VOLUME 10 , ISSUE 1--4 ( January-December, 2024 ) > List of Articles
Prakruthi D Reddy, Priyanka Suresh, MC Narendra Babu, Sushma Parameshaiah
Keywords : Ease of insertion, General anesthesia, Head and neck surgery, Nasopharyngeal intubation, Surgical satisfaction
DOI: 10.5005/jp-journals-10045-00287
License: CC BY-NC 4.0
Published Online: 30-08-2024
Copyright Statement: Copyright © 2024; The Author(s).
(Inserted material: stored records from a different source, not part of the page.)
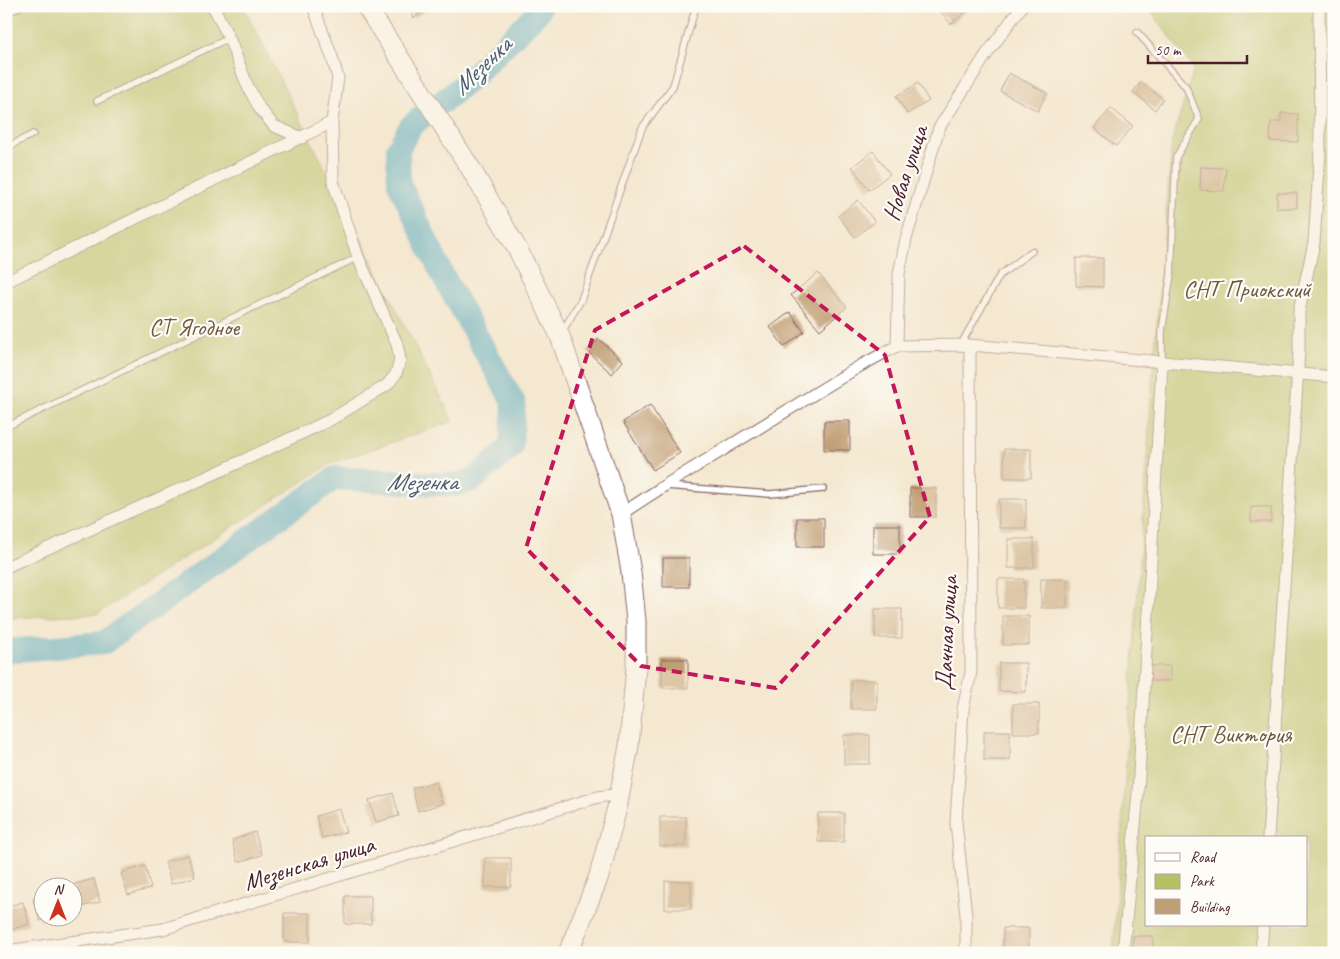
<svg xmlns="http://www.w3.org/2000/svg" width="1340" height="959" font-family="Caveat,sans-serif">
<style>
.green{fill:#b3c265;stroke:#7e7048;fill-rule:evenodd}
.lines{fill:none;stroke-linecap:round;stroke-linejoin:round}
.river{stroke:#47a7c6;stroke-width:24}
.building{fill:#c19f74}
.lane-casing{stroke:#866565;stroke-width:8}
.street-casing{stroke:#866565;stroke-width:13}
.primary-casing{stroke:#866565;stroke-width:21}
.lane{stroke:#fff;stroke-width:5.5}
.street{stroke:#fff;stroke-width:11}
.primary{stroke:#fff;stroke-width:19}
.marked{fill:none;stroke:#c2185b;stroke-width:4;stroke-dasharray:10 6;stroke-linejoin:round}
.labels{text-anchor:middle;stroke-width:4.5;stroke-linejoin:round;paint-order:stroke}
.street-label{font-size:24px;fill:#4a1f2b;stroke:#fdfcf7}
.park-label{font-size:24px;fill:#6f583f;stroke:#fdfcf7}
.water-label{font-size:25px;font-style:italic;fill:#495c71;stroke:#fdfcf7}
</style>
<rect width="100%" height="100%" fill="#fdfcf7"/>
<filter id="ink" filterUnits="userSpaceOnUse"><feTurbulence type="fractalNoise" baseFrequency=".02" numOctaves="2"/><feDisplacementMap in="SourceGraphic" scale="10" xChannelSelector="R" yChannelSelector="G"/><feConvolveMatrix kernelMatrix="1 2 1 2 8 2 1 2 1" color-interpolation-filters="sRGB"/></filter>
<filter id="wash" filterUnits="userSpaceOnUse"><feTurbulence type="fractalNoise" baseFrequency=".0096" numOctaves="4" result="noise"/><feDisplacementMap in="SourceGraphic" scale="20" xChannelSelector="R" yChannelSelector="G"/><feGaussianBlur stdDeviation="1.12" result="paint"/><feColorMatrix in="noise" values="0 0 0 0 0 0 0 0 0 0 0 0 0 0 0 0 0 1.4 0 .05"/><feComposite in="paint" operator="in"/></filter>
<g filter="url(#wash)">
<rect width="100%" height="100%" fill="#f4e8d0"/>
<path class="green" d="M6,6H243L453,421L330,464L97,614L6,618Z
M1147,6H1334V953H1113L1153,372L1172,141L1194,69ZM1146,838H1306V925H1146Z"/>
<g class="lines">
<path class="river" d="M442,102L469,80L538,12L540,6
M6,651L103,643L335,478L454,485L473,480L511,447L514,403L443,276L399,183L398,149L411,126L423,116"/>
</g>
<g id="blocks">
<path class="building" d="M407,6H433L414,18Z
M936,6H973L951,24Z
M1009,73L1047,93L1038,111L1000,91Z
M1141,82L1163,99L1155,110L1133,92Z
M918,83L929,101L907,114L896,96Z
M1111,108L1133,126L1116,146L1094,128Z
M1281,113L1298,114V142L1270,141L1271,122H1281Z
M873,151L890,174L869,190L852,167Z
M1201,167L1226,168L1224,191L1200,190Z
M1277,193H1297V208H1277Z
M858,200L875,222L855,237L838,216Z
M1076,258H1103V287L1076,286Z
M818,273L847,307L820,330L791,295Z
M790,312L804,332L784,347L770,327Z
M599,339L623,361L612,374L587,351Z
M650,405L680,453L653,470L623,422Z
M824,421H850V450H824Z
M1004,449H1031V478H1004Z
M910,488H936V517H910Z
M999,499H1026V528H999Z
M1251,507H1271V522H1251Z
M797,518H824V547H797Z
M873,525H900V554H873Z
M1008,539H1034V568H1008Z
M663,558H689V587H663Z
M998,579H1024V608H998Z
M1041,579H1067V608H1041Z
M875,609H902V638H875Z
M1003,616H1029V645H1003Z
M662,659H688V688H662Z
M999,663H1026V692L999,691Z
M1149,666H1170V681H1149Z
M851,680H877V709H851Z
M1013,704H1039V733H1013Z
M984,731H1010V760H984Z
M844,735H870V764H844Z
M436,782L442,804L418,811L412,788Z
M393,793L399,816L376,822L369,800Z
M339,809L346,832L322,838L316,816Z
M818,813H844V842H818Z
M660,817H686V846H660Z
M255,832L262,855L238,862L232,840Z
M188,855L195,877L171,884L165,862Z
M485,858H511V887H485Z
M145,866L151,888L128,895L121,873Z
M94,879L100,902L77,908L72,894V885Z
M665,881H691V909H665Z
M42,896V916L54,917L40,921L33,899Z
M345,896H371V924H345Z
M23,902L29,924L6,931V907Z
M284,913H310V942H284Z
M1003,928H1029V953H1003Z
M1133,936H1153V952H1133Z"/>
</g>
</g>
<g filter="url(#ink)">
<use href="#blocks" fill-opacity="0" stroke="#866565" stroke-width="1"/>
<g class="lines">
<g class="lane-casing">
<path id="lane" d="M6,14L21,6
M1137,32L1186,87L1199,119L1176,157L1171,274L1162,331V363
M97,101L229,38
M6,148L33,134
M562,332L581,300L642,128L673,86L696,6
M961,344L1000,275L1032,251
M6,427L358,257
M666,486L770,494L823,489"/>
</g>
<g class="street-casing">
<path id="street" d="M213,6L229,38L248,87L260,109L274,126L302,138
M6,282L332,122L338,78L332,57L313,6
M897,346L899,274L906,239L939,128L986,55L1022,6
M621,514L664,486L860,366L897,346L970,345L1334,377
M6,567L216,473L330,420L387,385L396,374L400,360L397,344L358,257L333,181L332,122
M1268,838L1299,351V311L1314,243L1320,152L1319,6
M6,951L163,929L598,797L620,794
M966,953V915L956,823L963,709L971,672L970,345
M1123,953L1138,793L1162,363
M1261,953L1263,925"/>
</g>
<g class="primary-casing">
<path id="primary" d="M366,6L471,169L518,250L560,336L621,514L631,572L636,621V667L629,746L617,808L599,876L568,953"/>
</g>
<use href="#lane" class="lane"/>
<use href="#street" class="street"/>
<use href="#primary" class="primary"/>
</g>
</g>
<path d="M0 0H1340V959H0ZM744,246L885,355L930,517L776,688L641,666L526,548L595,330Z" fill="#f4e8d0" fill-opacity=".55" fill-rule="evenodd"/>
<path class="marked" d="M744,246L885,355L930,517L776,688L641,666L526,548L595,330Z"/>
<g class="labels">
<g class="street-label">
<text transform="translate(905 173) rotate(-72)" y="8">Новая улица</text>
<text transform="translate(946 633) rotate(-87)" y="8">Дачная улица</text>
<text transform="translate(309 863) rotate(-17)" y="8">Мезенская улица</text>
</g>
<g class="park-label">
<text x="1247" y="297">СНТ Приокский</text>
<text x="194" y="335">СТ Ягодное</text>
<text x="1231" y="742">СНТ Виктория</text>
</g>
<g class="water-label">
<text transform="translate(481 65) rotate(-44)" y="9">Мезенка</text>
<text x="422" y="490">Мезенка</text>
</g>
</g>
<rect width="1340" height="959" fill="none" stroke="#fdfcf7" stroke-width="25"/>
<rect x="1145" y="836" width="162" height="90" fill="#fdfcf7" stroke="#b5a4a5"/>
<rect x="1155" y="853" width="25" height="8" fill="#ffffff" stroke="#b5a4a5"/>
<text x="1190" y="862" font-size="15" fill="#4a1f2b">Road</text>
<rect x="1155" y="874" width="25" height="15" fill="#b3c265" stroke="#b5a4a5"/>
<text x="1190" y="886" font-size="15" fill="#4a1f2b">Park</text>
<rect x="1155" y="899" width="25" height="15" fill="#c19f74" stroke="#b5a4a5"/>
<text x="1190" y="912" font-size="15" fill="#4a1f2b">Building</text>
<g transform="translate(58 902)"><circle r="24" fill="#fdfcf7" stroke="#b5a4a5"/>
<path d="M0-4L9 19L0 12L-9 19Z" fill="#c8321e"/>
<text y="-8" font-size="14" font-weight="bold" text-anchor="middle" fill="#4a1f2b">N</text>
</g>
<path d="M1148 55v8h99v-8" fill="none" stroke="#4a1f2b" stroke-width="2.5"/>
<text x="1155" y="55" font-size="15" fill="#4a1f2b" stroke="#fdfcf7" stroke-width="4" paint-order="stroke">50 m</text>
</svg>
Background: Nasotracheal intubation is the most common method of airway management in head and neck surgery patients. This study was undertaken to compare the ease of intubation, trauma during intubation, and better access to the surgical field using different types of endotracheal tubes (ETT) for intubation using a nasopharyngeal airway (NPA) in patients undergoing head and neck surgeries. Materials and methods: A prospective study was conducted in the Department of Anesthesiology of a tertiary care hospital in Bengaluru. About 90 patients undergoing head and neck surgeries, selected by simple random sampling, were divided equally into three groups. The patients were subjected to routine investigations and studied for ease of intubation, bleeding, and surgeon's satisfaction. Results: The study groups were comparable with respect to demographic characteristics, American Society of Anesthesiologists (ASA) grade, side of the nostril, and size of the ETT chosen. The ease of insertion was higher in Ring Adair-Elwyn (RAE) tube cases when compared with flexometallic and polyvinyl chloride (PVC) tubes (p < 0.05). Bleeding was slightly higher in RAE and PVC groups than the flexometallic group (p < 0.05). There was no statistically significant difference in the vital parameters between the three groups. Complications including kinking were seen in the flexometallic tube group, and displacement, refixation, bronchospasm, and postoperative cough were seen in the RAE group when compared to the other two groups. The surgeon comfort zone and surgical area clearance were significantly higher in the flexometallic group and RAE group than the PVC tube group. Conclusion: The ease of insertion of the tube was significantly better in the RAE tube group than in the flexometallic and PVC tube groups. The rate of complications, including bleeding, was also higher in the RAE group.